» **Information shown**
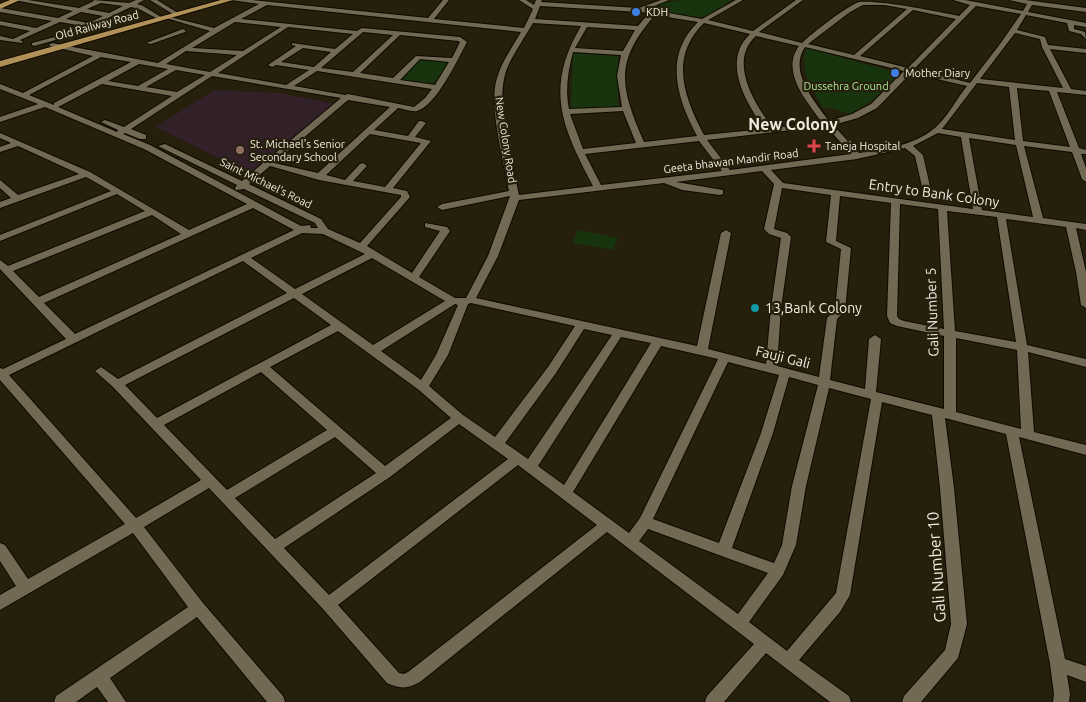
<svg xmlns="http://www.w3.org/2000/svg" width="1086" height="702" font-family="Ubuntu,sans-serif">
<rect width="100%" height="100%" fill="#261f0c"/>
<polygon fill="#33212a" points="214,90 279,93 336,104 249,173 156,127"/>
<g fill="#18340f">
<polygon points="679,0 731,0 710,15 693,18 652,9 661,4"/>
<path d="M807,48L899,73C888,91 868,104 850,114L831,108H823C813,89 798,71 807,48Z"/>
<polygon points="573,53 618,56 618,107 571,109"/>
<polygon points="420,58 449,62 432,86 399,81"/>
<polygon points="578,230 618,238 613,250 573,243"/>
</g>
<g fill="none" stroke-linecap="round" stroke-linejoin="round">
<g stroke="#0f0900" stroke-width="2">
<g id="minor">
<path d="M14,0H28L79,8L94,1L93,0L129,3L136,0H144L137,4L143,6L161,17L156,18L139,9L131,7L70,36L34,46L32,45V43L66,34L83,26L60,22L20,40L23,42L22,43L0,40V36L13,39L30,31L0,25V21L36,28L52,21L0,12V8L58,18L73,11ZM101,3L123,6L109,13L87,9ZM81,12L103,16L89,23L66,19Z"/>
<polygon points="150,0 157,0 181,15 176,16"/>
<path d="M231,0H252L428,18L443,0H449L434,19L524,28L533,9L519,0H526L534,5L536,0H542L541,2L639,8L661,0H669L647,9L702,19L736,0H743L708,20L753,31L796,0H803L759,32L802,43C812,33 847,6 859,2C882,0 934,11 959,16L970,5L953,0H965L1023,11L1027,4L1009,0H1025L1086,8V12L1032,5L1028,12L1086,23V27L1074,25V29L1085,32L1086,39L1081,34L1069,31L1067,23L1026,15L1017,30L1045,37L1048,45L1086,49V53L1050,49L1071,89L1086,91V95L1057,92L1079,148L1086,150V154H1081L1086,168V182L1082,179L1072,152L1024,146L1043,218L1086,224V230L1076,228L1086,272V308L1081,305L1076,272L1066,227L1006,219L1027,345L1086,359V367L1028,352L1034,432L1086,445V455L1019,437L1065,659L1086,666V682L1067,675L1070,694L1069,702H1053L1054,694L1050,664L1006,434L945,418L954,488L967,624L958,658L921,702H902L904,696L945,650L951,624L940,488L932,415L882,402L850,595L840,612L799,660L849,696L851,702H830L766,653L724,702H705L707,696L754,644L607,532L420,682C408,689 400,689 387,683L323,609L209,488L144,527L203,603L283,696L285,702H267L197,617L110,678L126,702H108L97,687L76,702H54L56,696L188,607L133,533L0,610V595L16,586L0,561V543L5,545L28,579L125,524L0,380V368L3,369L66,339L0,269V260L8,266L145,211L117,194L0,241V235L111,191L86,177L0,208V202L11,198L0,188V180L18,195L79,174L18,146L0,152V147L11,143L0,138V133L90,172L189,230L247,204L144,149L45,107L0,122V117L38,104L0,89V84L23,93L93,56L50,46L49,45L52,43L158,63L210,31L166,18V16L214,28L259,4ZM267,5L521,32C511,49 498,67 495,87C491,113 504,164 509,191L442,204L437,207L442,210L510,196L488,256L466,298H455L419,277L450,231L447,227L425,223V227L440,231L412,273L367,246L410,197L407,191L393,188L431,141L415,137L426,123L422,121H419L408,136L374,130L398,108C404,109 412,112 417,111C436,106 458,59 467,42L460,37L362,28L357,31L241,19ZM863,5H884L907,9L854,55L808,44L850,12ZM540,6L640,12L649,13L638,26L535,19ZM976,6L1021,14L1000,44L970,83L914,69ZM913,10L956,19L908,68L860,56ZM655,15L698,22C663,56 677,98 697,136L644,142C620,87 614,62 655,15ZM235,22L281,27L243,51L192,48ZM533,23L581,26C544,89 562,127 593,186L519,195C512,159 493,100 508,66C515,51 525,37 533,23ZM704,23L750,34C721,61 746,104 765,129L704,135C684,97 669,57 704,23ZM288,27L353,34L335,49L292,43V45L296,46L268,65L272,67L276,65L309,70L286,85L218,73ZM587,27L635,30L623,51L575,48ZM363,32L393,35L353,72L321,68ZM1015,33L1040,39L1042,47L1063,88L980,79ZM400,35L458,41L460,42L452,58L416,56L393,78L360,73ZM756,36L799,46C780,71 807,102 822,122L773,128C754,104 728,61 756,36ZM805,47L904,71L871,104L852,114L829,121C815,102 788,71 805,47ZM303,48L331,52L314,67L281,62ZM186,51L237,55L210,72L166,64ZM573,52L621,55L617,76L622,107L569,109C565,90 568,71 573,52ZM101,57L131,62L54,103V105L29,95ZM420,59L449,62L435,85L400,80ZM139,64L168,69L138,86L108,81ZM176,70L205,75L177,92L146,87ZM317,71L432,89L425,98L414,107L348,94L345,95L294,86ZM911,73L967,86C957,98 950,113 939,124C919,145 886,149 859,153L833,125L858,118L877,108ZM212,76L341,98L266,161H263L262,164L242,181L165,144L158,146L237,185L235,188L236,190L244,189L315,223L318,228H311L310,225L301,226L150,145L123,134L125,133L140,139H146V135L131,129ZM977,83L1009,87L1015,140L942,129ZM102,84L172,96L124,127L105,120L101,122L118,130L117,132L58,107ZM1017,88L1049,91L1070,147L1023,141ZM348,100L390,107L318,173L274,163ZM623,111L636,143L583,149L570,114ZM826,126L851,154L730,170L707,140ZM938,133L961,137L973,209L783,183L771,170L857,159L905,148L915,156L923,191L927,194L931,191L923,155L913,146ZM370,134L421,143L385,187L353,181L367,166L363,163L360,164L345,180L326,175ZM969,138L1016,145L1033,217L982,210ZM699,141L722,171L601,185L585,154ZM270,166L319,180L401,195V197L360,243L328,229L321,219L249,184ZM762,171L774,184L764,229L769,234L781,238L771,308L766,364L708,349L731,233L726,230L721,233L697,346L476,298L498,256L519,200L664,183L682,190L720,195L723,194V190L676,182ZM782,188L831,195L826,242L841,249L835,310L827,318L819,377L777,366L781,308L791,237L787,233L774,229ZM840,196L891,203L887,316L890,323L897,326L944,336V409L876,392L881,339L875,335L869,339L865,389L830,380L837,319L845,311L851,248L836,241ZM900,204L938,209L944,329L904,321L899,319L897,316ZM253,208L294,230L75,334L44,303ZM947,211L997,217L1016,342L955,331ZM152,215L181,234L39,297L13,271ZM302,233L323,234L365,254L295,289L251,258ZM372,258L445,301L373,345L302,294ZM243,261L287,293L118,379L101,367L95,371L113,387L201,480L136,518L9,375ZM294,298L331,325L157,418L125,385ZM471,303L575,326L548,367L495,437L463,415L429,386L448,355L468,304ZM455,304L458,305L436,355L421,380L381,351ZM584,329L612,335L528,459L505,443L556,373ZM338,331L419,390L451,418L385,466L270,367ZM621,337L651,343L564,485L538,466ZM956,338L1017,350L1021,429L956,412ZM661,346L718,359L640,518L629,533L573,492ZM728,362L779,375L761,433L719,543L653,519ZM261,372L327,430L227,490L164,425ZM789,377L818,385L792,486L782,545L774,563L732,548L773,433ZM829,388L871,399L836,593L787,651L749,622L783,575L796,545L806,486ZM459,424L508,459L329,595L284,548L390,477ZM335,437L376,473L275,539L235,498ZM518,465L597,525L408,672L404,674L399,673L338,605ZM648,529L768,573L738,614L639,541Z"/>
<polygon points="183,29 186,31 185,32 151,44 146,43"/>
</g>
</g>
<g stroke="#0f0900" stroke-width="2">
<g id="major">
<polygon points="10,0 20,0 0,9 0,4"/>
<polygon points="221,0 233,0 0,67 0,61"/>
</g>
</g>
<use href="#minor" fill="#716953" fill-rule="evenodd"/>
<use href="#major" fill="#b09157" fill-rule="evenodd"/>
</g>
<g fill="#3f7fe0" stroke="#261f0c" stroke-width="2">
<circle cx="636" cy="12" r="5"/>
<circle cx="895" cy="73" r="5"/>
</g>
<path fill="#e0444e" stroke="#261f0c" stroke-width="2" d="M811.5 138.5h5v5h5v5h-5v5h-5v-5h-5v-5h5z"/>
<circle fill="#8d6e63" stroke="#261f0c" stroke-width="2" cx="240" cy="150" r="5"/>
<circle fill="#0f9aa8" stroke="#261f0c" stroke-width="2" cx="755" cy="308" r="5"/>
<g text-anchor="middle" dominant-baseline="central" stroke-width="4.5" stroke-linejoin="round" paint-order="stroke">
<g font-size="11" fill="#f1ede1" stroke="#261f0c" text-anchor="start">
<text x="646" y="12">KDH</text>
<text x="905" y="73">Mother Diary</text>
<text x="250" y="144">St. Michael's Senior<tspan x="250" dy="13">Secondary School</tspan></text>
<text x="825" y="146">Taneja Hospital</text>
</g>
<g font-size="11" fill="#f1ede1" stroke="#261f0c">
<text transform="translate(97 25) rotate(-15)">Old Railway Road</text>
<text transform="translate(506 140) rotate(81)">New Colony Road</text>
<text transform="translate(731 161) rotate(-7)">Geeta bhawan Mandir Road</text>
<text transform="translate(266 183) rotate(26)">Saint Michael's Road</text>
</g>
<g font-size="11" fill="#a9e697" stroke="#261f0c">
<text x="846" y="86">Dussehra Ground</text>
</g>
<g font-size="14" fill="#f1ede1" stroke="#261f0c">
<text transform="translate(934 193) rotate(8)">Entry to Bank Colony</text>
<text transform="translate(932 312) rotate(-92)">Gali Number 5</text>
<text transform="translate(783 357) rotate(14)">Fauji Gali</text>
</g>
<g font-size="14" fill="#f1ede1" stroke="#261f0c" text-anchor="start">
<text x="765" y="308">13,Bank Colony</text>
</g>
<g font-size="16" font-weight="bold" fill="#f1ede1" stroke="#261f0c">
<text x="793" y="124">New Colony</text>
</g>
<g font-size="16" fill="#f1ede1" stroke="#261f0c">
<text transform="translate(936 567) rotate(-94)">Gali Number 10</text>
</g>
</g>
</svg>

» **Exercise instructions**
List the lines of the entries that include "linejoin".

» **Exercise solution**
<g fill="none" stroke-linecap="round" stroke-linejoin="round">
<g text-anchor="middle" dominant-baseline="central" stroke-width="4.5" stroke-linejoin="round" paint-order="stroke">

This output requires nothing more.